Bitten is a 2008 Canadian black comedy vampire film directed by Harv Glazer. It stars Jason Mewes as a paramedic who rescues Danika (Erica Cox), a female vampire, from an alley way.

==Plot==
Jack, a paramedic, is frustrated with his life after he breaks up with his girlfriend. He discovers a girl (Danika) in an alleyway covered in blood, clinging to life. Jack takes Danika in and soon discovers that she is a vampire.

Jack and Danika try to find a way to feed her cravings to drink blood while killing as little as possible. All their attempts end without success because a vampire needs fresh human blood. Jack also must find places to hide the bodies in his apartment, including the body of his ex-girlfriend, who had gone to his apartment to reclaim several of her possessions before Danika had bitten and killed her.
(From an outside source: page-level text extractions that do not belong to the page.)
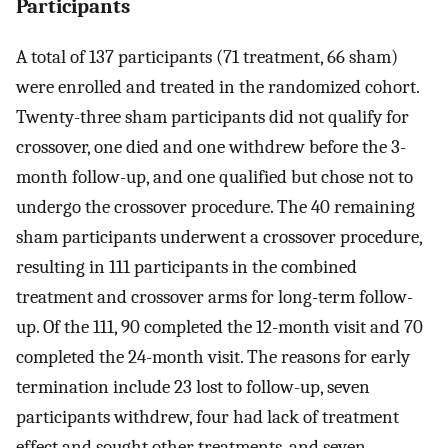
Participants
A total of 137 participants (71 treatment, 66 sham)
were enrolled and treated in the randomized cohort.
Twenty-three sham participants did not qualify for
crossover, one died and one withdrew before the 3-
month follow-up, and one qualified but chose not to
undergo the crossover procedure. The 40 remaining
sham participants underwent a crossover procedure,
resulting in 111 participants in the combined
treatment and crossover arms for long-term follow-
up. Of the 111, 90 completed the 12-month visit and 70
completed the 24-month visit. The reasons for early
termination include 23 lost to follow-up, seven
participants withdrew, four had lack of treatment
effect and sought other treatments, and seven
Jack discovers upon his ex-girlfriend's corpse reanimating into a vampire (and having to kill her when she attacks him in a rage) that only a stab to the heart will kill a vampire.

When Danika becomes more violent, killing several people, including a young woman, Jack is forced to kill her with the help of Roger, his paramedic co-worker and friend. Roger stabs Danika in the heart while she attacks Jack and kills her, but not before Jack is bitten. Jack becomes a vampire, cared for by Roger, who feeds him from a dish of blood.

==Release==
It aired on Sci Fi Channel on March 15, 2009. RHI Entertainment released it on DVD on July 6, 2010.

==Reception==
Mark Voger of NJ.com recommended it to fans of Mewes and said that the film, despite its "considerable flaws", is better than many competitors. R.L. Shaffer of IGN rated it 3/10 stars and wrote, "Bitten had tremendous potential to be pretty darn amusing, but it fails on nearly every conceivable level." Steve Barton of Dread Central rated it 2.5/5 stars and wrote that the film's tone is ruined by out-of-place slapstick. Annie Riordan of Brutal as Hell wrote that the film remains entertaining despite its lack of originality. Jeremy Blitz of DVD Talk rated it 2.5/5 stars and wrote, "The humor and the horror counteract rather than reinforce each other."